Page:Boccace - Contes de Boccace, trad De Castres, 1869.djvu/531

Cette page n’a pas encore été corrigée

Cependant, comme tous deux ne songeaient qu’aux moyens de se voir et de se réunir, le jeune homme, plus fécond en ressources, trouva un expédient sûr pour se glisser furtivement dans la cellule de sa maîtresse. Tous deux, également joyeux d’une si heureuse découverte, se dédommagèrent de la longue attente, et jouirent longtemps de leur bonheur sans contre-temps. Mais enfin la fortune trahit leurs plaisirs : Isabeau avait trop de charmes, et son amant était trop bien fait, pour n’être pas exposée à la jalousie des autres religieuses. Plusieurs espionnaient toutes ses actions, et, se doutant de son intrigue, elles ne la perdaient presque pas de vue.
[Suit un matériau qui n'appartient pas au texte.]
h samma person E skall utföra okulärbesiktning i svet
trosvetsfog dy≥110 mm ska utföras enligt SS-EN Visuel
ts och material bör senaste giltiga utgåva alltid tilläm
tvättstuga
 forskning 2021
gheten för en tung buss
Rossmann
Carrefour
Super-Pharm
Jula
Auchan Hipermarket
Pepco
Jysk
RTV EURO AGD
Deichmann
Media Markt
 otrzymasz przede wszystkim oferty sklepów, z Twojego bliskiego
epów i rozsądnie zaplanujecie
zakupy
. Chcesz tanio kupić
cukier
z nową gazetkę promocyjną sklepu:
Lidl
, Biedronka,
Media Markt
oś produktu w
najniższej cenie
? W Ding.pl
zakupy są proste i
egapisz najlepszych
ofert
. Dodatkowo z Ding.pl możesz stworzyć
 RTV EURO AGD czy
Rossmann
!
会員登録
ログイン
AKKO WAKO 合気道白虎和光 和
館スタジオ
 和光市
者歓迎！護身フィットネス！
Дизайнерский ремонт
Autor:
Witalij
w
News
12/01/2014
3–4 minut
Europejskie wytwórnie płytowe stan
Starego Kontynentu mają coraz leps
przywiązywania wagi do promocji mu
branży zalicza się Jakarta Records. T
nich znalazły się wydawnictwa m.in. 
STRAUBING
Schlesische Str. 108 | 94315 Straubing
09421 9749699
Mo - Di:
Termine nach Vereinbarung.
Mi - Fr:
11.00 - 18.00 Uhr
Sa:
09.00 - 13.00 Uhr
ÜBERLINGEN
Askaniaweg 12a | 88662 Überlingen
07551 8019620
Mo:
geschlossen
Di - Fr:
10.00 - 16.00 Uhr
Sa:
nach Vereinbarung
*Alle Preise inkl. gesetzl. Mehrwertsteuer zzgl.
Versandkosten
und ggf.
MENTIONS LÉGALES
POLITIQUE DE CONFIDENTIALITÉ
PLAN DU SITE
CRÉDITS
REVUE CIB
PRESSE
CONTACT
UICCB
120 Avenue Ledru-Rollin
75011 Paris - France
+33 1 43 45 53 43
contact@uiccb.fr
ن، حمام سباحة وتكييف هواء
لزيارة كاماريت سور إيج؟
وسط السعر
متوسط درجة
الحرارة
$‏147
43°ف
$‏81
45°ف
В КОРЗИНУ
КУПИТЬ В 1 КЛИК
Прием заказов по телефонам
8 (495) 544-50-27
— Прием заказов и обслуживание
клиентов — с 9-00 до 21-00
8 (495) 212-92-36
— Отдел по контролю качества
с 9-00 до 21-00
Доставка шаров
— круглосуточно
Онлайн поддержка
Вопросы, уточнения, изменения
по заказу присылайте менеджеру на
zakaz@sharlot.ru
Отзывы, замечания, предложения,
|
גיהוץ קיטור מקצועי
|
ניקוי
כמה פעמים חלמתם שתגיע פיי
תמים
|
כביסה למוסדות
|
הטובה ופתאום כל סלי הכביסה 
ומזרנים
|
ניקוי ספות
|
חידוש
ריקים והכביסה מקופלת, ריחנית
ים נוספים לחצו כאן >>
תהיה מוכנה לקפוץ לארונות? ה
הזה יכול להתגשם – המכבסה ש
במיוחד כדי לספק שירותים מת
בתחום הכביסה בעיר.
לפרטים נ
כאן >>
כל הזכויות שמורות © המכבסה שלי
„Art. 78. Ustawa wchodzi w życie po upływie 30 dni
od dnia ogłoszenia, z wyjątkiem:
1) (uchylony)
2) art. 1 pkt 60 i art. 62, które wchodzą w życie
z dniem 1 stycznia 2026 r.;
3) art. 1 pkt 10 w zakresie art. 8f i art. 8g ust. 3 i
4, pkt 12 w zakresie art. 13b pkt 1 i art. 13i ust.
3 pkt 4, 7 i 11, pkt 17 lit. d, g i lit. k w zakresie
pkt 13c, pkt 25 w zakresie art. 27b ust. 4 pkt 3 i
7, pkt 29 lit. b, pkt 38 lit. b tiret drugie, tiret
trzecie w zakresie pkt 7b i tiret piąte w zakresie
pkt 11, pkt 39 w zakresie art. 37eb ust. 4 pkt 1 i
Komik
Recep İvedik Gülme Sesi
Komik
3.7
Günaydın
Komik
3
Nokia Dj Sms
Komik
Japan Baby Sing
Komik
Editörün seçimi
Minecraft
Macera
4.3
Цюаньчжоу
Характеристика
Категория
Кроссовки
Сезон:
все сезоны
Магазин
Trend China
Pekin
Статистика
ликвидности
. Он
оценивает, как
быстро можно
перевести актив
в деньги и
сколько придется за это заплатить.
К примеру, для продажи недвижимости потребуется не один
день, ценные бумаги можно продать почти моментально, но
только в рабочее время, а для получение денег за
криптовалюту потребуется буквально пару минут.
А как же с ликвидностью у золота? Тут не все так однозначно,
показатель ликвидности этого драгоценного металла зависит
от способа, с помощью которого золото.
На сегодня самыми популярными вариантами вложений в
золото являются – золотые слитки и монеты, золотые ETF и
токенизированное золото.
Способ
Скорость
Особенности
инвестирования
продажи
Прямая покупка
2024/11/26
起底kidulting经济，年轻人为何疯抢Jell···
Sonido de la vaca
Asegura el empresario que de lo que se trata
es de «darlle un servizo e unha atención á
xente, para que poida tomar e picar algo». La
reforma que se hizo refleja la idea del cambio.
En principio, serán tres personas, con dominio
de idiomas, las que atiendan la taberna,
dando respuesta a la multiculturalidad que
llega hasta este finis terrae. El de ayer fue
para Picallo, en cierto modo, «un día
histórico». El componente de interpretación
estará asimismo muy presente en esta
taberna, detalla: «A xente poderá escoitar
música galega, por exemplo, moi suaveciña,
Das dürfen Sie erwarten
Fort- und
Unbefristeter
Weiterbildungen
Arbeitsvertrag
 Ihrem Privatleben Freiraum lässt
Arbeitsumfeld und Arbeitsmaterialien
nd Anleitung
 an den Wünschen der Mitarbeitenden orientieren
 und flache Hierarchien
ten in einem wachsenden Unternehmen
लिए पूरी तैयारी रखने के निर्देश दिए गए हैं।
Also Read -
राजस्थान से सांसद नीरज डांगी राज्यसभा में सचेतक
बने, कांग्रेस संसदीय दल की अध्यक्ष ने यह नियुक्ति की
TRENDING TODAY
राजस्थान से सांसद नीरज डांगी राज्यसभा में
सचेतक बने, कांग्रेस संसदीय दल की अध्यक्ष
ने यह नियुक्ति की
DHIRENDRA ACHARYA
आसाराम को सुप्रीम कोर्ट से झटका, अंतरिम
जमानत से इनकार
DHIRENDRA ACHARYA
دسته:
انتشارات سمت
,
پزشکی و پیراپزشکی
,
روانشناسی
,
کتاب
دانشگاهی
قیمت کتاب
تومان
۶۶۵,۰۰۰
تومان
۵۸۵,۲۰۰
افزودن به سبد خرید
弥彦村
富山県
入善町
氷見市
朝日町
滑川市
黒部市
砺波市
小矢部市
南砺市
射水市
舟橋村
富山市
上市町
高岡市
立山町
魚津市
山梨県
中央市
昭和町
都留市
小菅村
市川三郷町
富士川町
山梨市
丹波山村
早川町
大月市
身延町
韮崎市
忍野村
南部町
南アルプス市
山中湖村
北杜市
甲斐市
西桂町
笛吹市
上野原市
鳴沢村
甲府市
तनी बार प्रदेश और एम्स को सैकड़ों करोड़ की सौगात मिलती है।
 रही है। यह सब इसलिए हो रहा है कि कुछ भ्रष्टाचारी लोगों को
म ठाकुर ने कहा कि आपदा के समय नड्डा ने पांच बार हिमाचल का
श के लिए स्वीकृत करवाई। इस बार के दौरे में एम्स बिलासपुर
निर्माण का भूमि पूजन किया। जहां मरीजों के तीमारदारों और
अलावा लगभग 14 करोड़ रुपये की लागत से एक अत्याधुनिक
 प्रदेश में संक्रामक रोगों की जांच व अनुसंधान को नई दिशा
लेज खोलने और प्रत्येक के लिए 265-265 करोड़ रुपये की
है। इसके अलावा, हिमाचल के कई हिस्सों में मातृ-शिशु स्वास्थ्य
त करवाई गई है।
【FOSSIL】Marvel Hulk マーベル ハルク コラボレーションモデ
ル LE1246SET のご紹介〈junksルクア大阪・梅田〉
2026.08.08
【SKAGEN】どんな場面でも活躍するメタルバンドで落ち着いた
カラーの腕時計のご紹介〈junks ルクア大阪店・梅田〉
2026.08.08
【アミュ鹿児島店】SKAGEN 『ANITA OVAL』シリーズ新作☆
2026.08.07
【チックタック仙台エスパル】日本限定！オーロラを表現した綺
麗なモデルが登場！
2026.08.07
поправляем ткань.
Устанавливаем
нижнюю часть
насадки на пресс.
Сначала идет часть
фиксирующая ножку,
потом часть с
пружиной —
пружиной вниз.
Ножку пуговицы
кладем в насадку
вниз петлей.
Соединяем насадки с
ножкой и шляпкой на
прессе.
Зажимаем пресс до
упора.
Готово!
Une nuit, entre autres, une religieuse vit sortir son amant de sa cellule, sans en être aperçue, et elle communiqua sa découverte à quelques autres. Elles résolurent de dénoncer leur compagne à l’abbesse, nommée madame Usinbalde, et qui passait dans l’esprit de toutes ses nonains, et de quiconque l’avait vue, pour la bonté et la sainteté mêmes. Pour qu’on ne soupçonnât pas leur témoignage, et qu’il ne fût pas possible à Isabeau de le récuser, elles concertèrent de faire en sorte que l’abbesse trouvât la nonain couchée avec son amant. Ce projet arrangé, chacun de son côté fit le guet, se mit aux écoutes, afin de surprendre cette pauvre amante qui vivait dans la plus grande sécurité. Un soir qu’elle avait fait venir son amant, les perfides sentinelles le virent entrer dans sa chambre. Plutôt que de faire du bruit, elles lui donnent le temps de jouir des plaisirs de l’amour, et se divisent en deux bandes ; l’une veille sur l’appartement d’Isabeau, l’autre court chez l’abbesse.